COVID induced supply constraints, higher new and used-vehicle prices, an uptick in the take-up of electric vehicles, and surging fuel prices were key themes for the Australian fleet industry in 2022, said Breehan Allen, Business Development Manager at Summit Fleet Leasing and Management, in her keynote address at the IPWEA Fleet Conference in late March.
And another thing, data. “Data, data, data,” said Allen, a self-proclaimed data nerd. “My favourite saying would have to be if you can’t measure it, you can’t manage it.” Collecting and analysing fleet data will help to provide operators with an understanding of fleet trends. It can also result in huge savings, from detecting the cheapest local fuel prices for drivers to seeing connections between driver routines and accidents.
She cited an example of saving a client a motza in insurance excess by identifying and understanding accidents by the time and day of the week. A lot of reverse-parking incidents was put down to the company’s weekly sales meetings. Everyone was rushing to and from this meeting with a number of drivers hitting each other and poles in the making. By understanding these trends, a simple change in the timing of the sales meeting saved serious cash.
In another anecdote, a customer with some 150 vehicles in its fleet saved $80,000 a year on fuel by identifying the cheapest service stations on a per state/per site basis. Allen urged the audience of fleet managers to get onto state-based government apps or national apps such as MotorMouth, Fuel Map and Petrol Spy, or the ACCC website, to analyse their multi-brand fuel cards, and to get drivers to fill up at the servo offering the lowest prices, at the bottom of the weekly fuel price cycle, to save the business costs.
“You can very easily see a five-to-10-cent per litre difference by utilising these apps, sometimes more. It’s very beneficial to understand this, actively communicating this information to your drivers to benefit your business,” said Allen.
Turning to vehicle acquisition, Allen said, amid delays in getting vehicles of choice, that a lot of fleets were considering buying whatever they could get. If she could have a dollar for every time she’d heard such a comment, well, she’d be a wealthy woman, she reckoned.
She talked about COVID and chip shortages causing OEM factory shutdowns and the resulting lengthening in lead-times, rise in vehicle prices and withdrawal of dealer and brand incentives.
“The reality is, as long as the end-user demand exceeds production volume there’s really no need for OEMs to incentivise buyers,” said Allen.
Still, “I’d really recommend benchmarking vehicles in order to choose the models of choice that are going to be fit-for-purpose and cost effective for your future fleets. The key now is to forward order, forward plan and work closely with your manufacturers or dealers, suppliers, your body builders in managing new vehicle deliveries,” said Allen, adding that those relationships have never been more important than they are today and that she was working on 12-month orders for Summit customers.
On the topic of electric vehicles, Allen asked the audience to raise their hand if they’d driven an EV. Almost everyone did. Allen may have been the first to raise the subject, as she was the first speaker. Every speaker after her mentioned it. I spoke to one delegate on the side who said they weren’t compelled by the trend.

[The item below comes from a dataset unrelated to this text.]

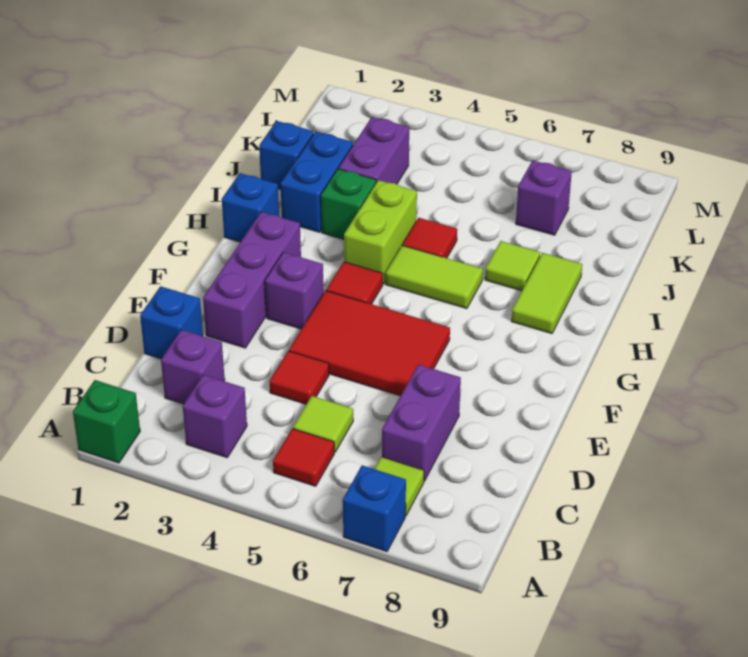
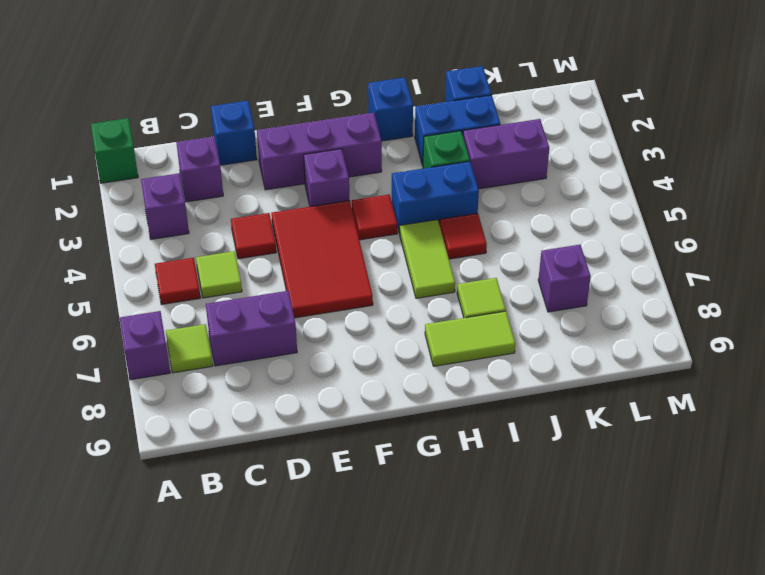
blue 1x1 brick [343,465,406,552] -> purple 1x1 brick [119,311,170,380]
lime 1x2 brick [344,180,417,284] -> blue 1x2 brick [392,161,479,233]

To be sure, there’s no doubt that the introduction of EVs into Australian fleets is now considered an imperative. Boards of directors are demanding it, company and local government clients want to see it, and fleet managers want to get on the learning curve.

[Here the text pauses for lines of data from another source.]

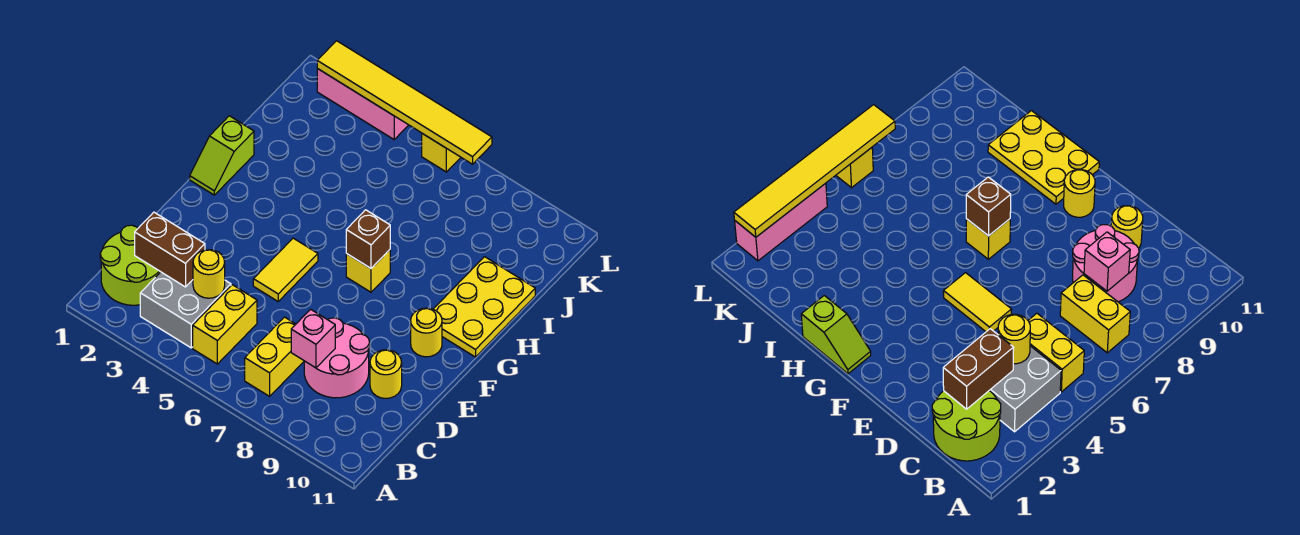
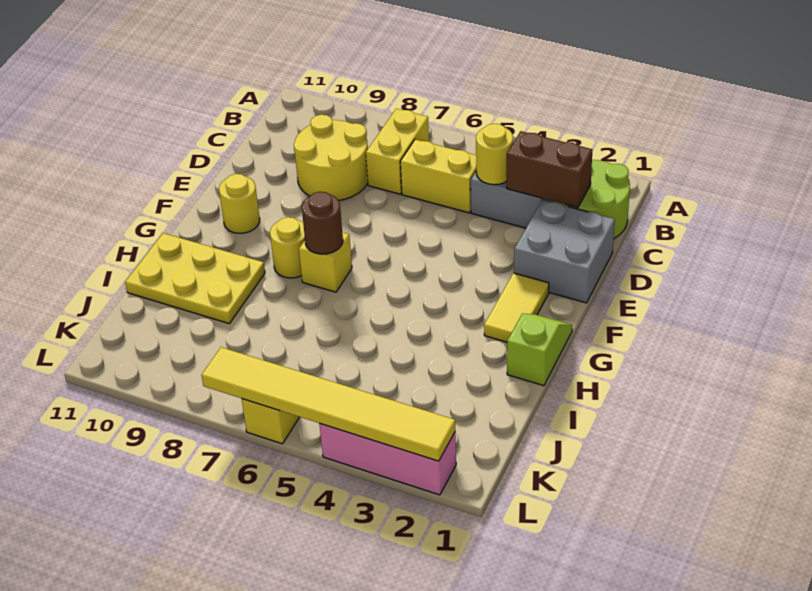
yellow 1x2 brick [193,285,257,364] -> yellow 1x2 brick turned to [400,139,476,213]
pink 2x2 round brick [304,318,370,398] -> yellow 2x2 round brick [294,115,368,200]
pink 1x1 brick [291,309,335,368] -> none
none -> grey 2x2 brick [514,200,615,303]
yellow 1x1 round brick [370,350,402,399] -> yellow 1x1 round brick moved to [270,217,305,278]
yellow 1x2 tile [253,238,318,301] -> yellow 1x2 tile moved to [484,273,549,342]
brown 1x1 brick [346,210,390,268] -> brown 1x1 round brick [302,192,343,254]
yellow 2x3 plate [433,257,535,357] -> yellow 2x3 plate turned to [125,233,265,323]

“The market really has shifted to a greener future and the upward trend will continue,” said Allen, referring to statistics from The Electric Vehicle Council of some 20,665 EV sales in Australia in the year ended February 2022, a trebling from the year earlier.

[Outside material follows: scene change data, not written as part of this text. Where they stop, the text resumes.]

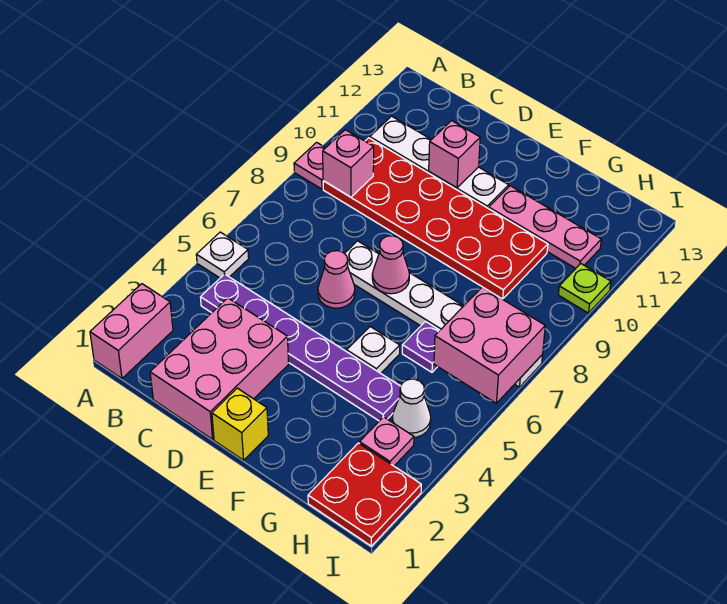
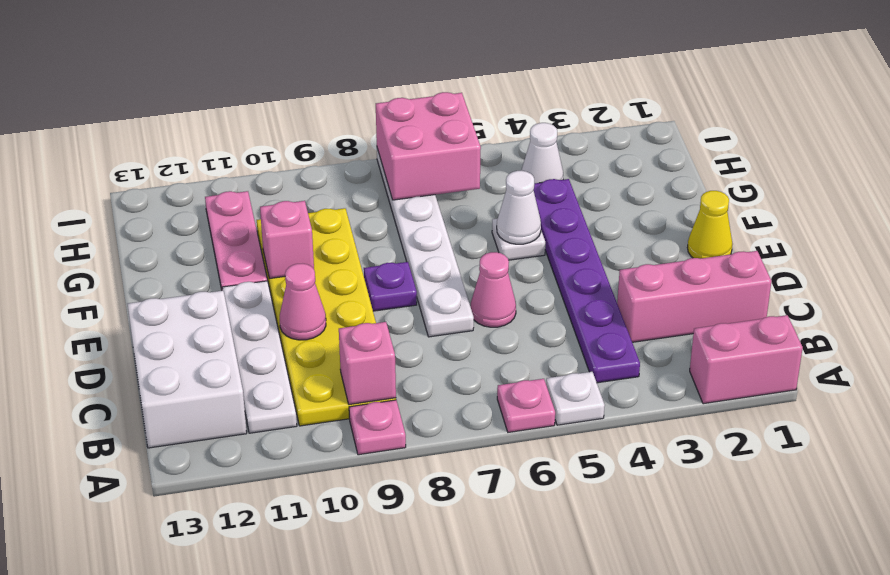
red 2x6 plate [323,138,548,299] -> yellow 2x6 plate [257,208,396,426]
none -> white 2x3 brick [128,291,247,448]
pink 2x3 brick [150,298,289,439] -> pink 1x3 brick [617,251,771,342]
pink 1x1 brick [429,121,480,188] -> pink 1x1 brick moved to [260,201,314,279]
yellow 1x1 brick [212,388,268,460] -> yellow 1x1 cone [687,191,732,259]
pink 1x1 cone [372,236,409,294] -> pink 1x1 cone moved to [280,264,326,340]
none -> white 1x1 cone [497,171,541,244]
purple 1x1 plate [402,322,440,372] -> purple 1x1 plate moved to [364,262,417,311]
red 2x2 plate [308,443,421,546] -> none
pink 1x1 plate [360,417,414,466] -> pink 1x1 plate moved to [497,379,555,432]
lime 1x1 plate [558,264,611,313] -> none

“This increase represents a market share of 1.95 percent,” said Allen. “It’s clear Australians want electric vehicles, and we’re also not going to have much of a choice in the coming decades.”
Allen said she didn’t expect the federal government to introduce any rebates or fuel efficiency standards as part of its imminent election campaign. “This is what’s needed to really skyrocket electric vehicle sales. Australia is actually the only developed nation in which the federal government is not driving change to EVs. Here, rather, it’s the industry, suppliers, consumers, manufacturers and yourselves (fleet management delegates).”